The meltdown in October, a sharp reversal from a searing rally in such stocks in the previous months, reflects wavering investor sentiment due to cooling earnings momentum. Despite the selloff, the stocks are still trading at high valuations, signaling investors may book profits and chase rallies in other markets such as China.
“Many of high beta stocks in this segment were trading at frothy valuations and are typically the first to be dumped by investors as market sentiment weakens,” said Kranthi Bathini, a strategist with Mumbai-based WealthMills Securities Pvt. Bathini expects the selloff to extend due to lukewarm earnings and volatile geopolitical situation.
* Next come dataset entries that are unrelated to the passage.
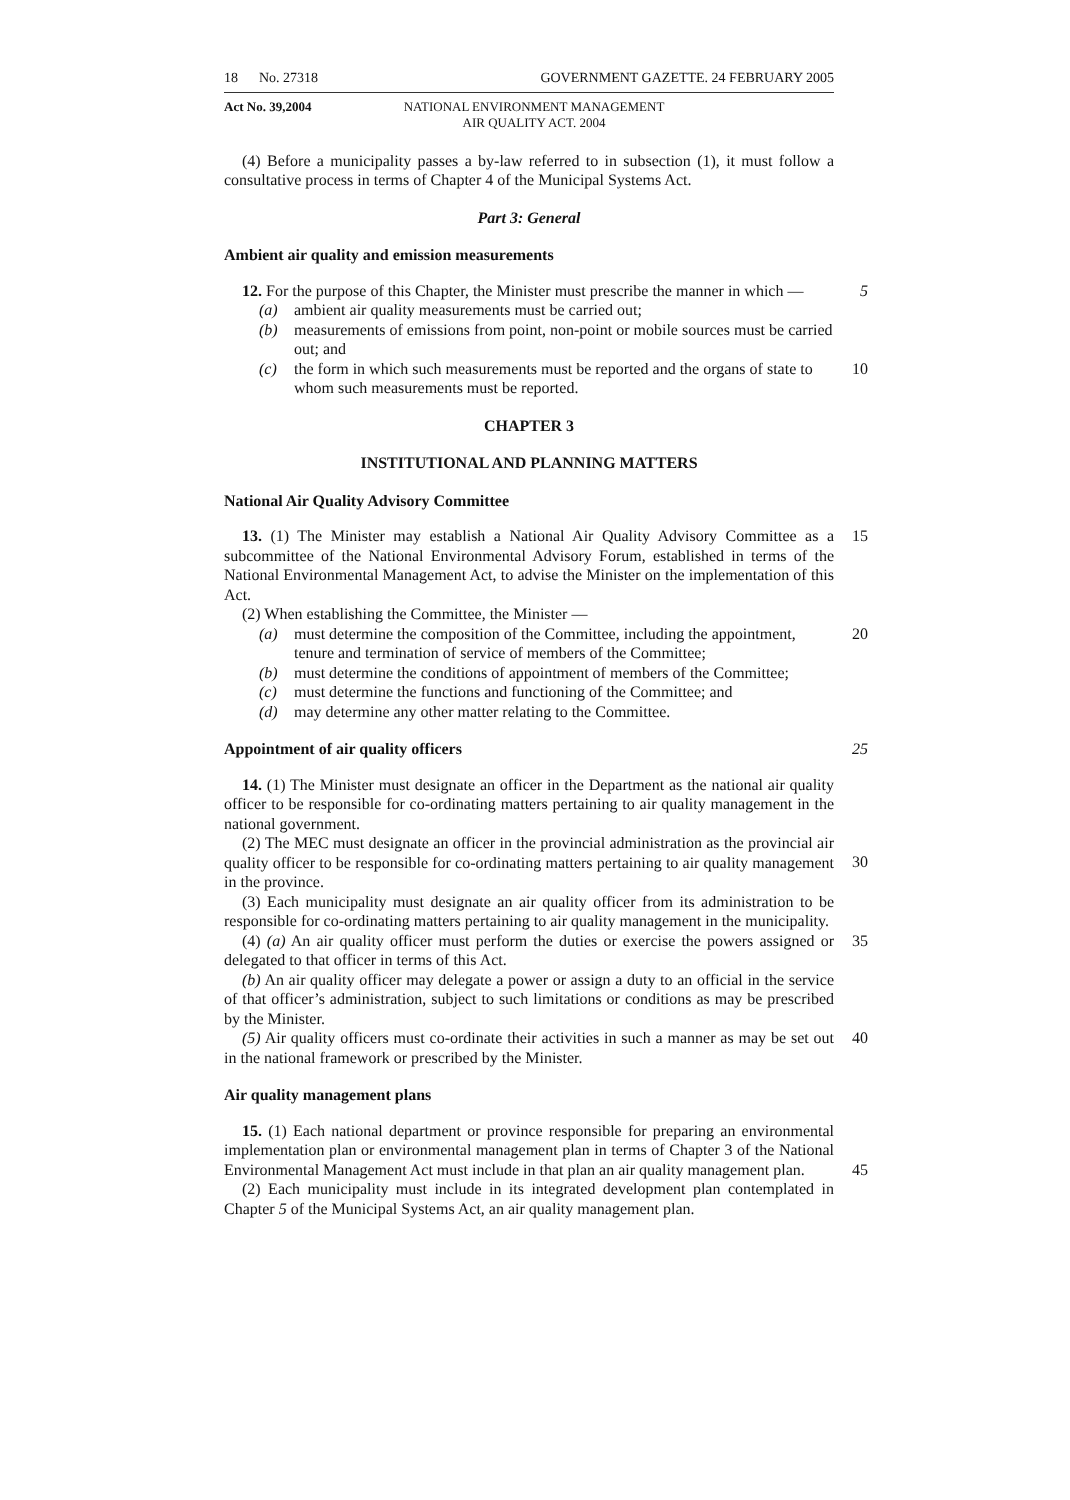18 No. 27318 GOVERNMENT GAZETTE. 24 FEBRUARY 2005
Act No. 39,2004 NATIONAL ENVIRONMENT MANAGEMENT
AIR QUALITY ACT. 2004
(4) Before a municipality passes a by-law referred to in subsection (1), it must follow a consultative process in terms of Chapter 4 of the Municipal Systems Act.
Part 3: General
Ambient air quality and emission measurements
12. For the purpose of this Chapter, the Minister must prescribe the manner in which — 5
(a) ambient air quality measurements must be carried out;
(b) measurements of emissions from point, non-point or mobile sources must be carried out; and
(c) the form in which such measurements must be reported and the organs of state to whom such measurements must be reported. 10
CHAPTER 3
INSTITUTIONAL AND PLANNING MATTERS
National Air Quality Advisory Committee
13. (1) The Minister may establish a National Air Quality Advisory Committee as a subcommittee of the National Environmental Advisory Forum, established in terms of the National Environmental Management Act, to advise the Minister on the implementation of this Act. 15
(2) When establishing the Committee, the Minister —
(a) must determine the composition of the Committee, including the appointment, tenure and termination of service of members of the Committee; 20
(b) must determine the conditions of appointment of members of the Committee;
(c) must determine the functions and functioning of the Committee; and
(d) may determine any other matter relating to the Committee.
Appointment of air quality officers 25
14. (1) The Minister must designate an officer in the Department as the national air quality officer to be responsible for co-ordinating matters pertaining to air quality management in the national government.
(2) The MEC must designate an officer in the provincial administration as the provincial air quality officer to be responsible for co-ordinating matters pertaining to air quality management in the province.
30
(3) Each municipality must designate an air quality officer from its administration to be responsible for co-ordinating matters pertaining to air quality management in the municipality.
(4) (a) An air quality officer must perform the duties or exercise the powers assigned or delegated to that officer in terms of this Act. 35
(b) An air quality officer may delegate a power or assign a duty to an official in the service of that officer’s administration, subject to such limitations or conditions as may be prescribed by the Minister.
(5) Air quality officers must co-ordinate their activities in such a manner as may be set out in the national framework or prescribed by the Minister. 40
Air quality management plans
15. (1) Each national department or province responsible for preparing an environmental implementation plan or environmental management plan in terms of Chapter 3 of the National Environmental Management Act must include in that plan an air quality management plan.
45
(2) Each municipality must include in its integrated development plan contemplated in Chapter 5 of the Municipal Systems Act, an air quality management plan.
The losses follow tactical rotation by investors in favor of Chinese stocks that continue to trade at cheaper valuations despite a world-beating rally. The MSCI India Index is trading at a valuation of about 22 times its one-year forward earnings, nearly double the multiple for the MSCI China Index. It also coincides with the fading expectations of interest-rate cuts by the nation’s central bank as inflation remains sticky.
Small-cap stocks have emerged as a barometer of animal spirits in India’s equity markets in the past year, backed by the choice to pick companies operating in niche and fast-growing segments of the economy. Mutual funds exclusively investing in such companies have been getting a bigger share of monthly flows coming into overall equity products.
The small- and mid-cap stock funds received more than 30 billion rupees ($357 million) each in September, while flows into large-cap funds trailed at 17 billion rupees, according to Association of Mutual Funds in India data.
“This segment does well in India during a period of good economic cycle and as long as that stays, they will perform,” said Taher Badshah, chief investment officer at Invesco Mutual Fund. Future gains will depend on how these companies demonstrate execution and delivery of their growth potential, he said.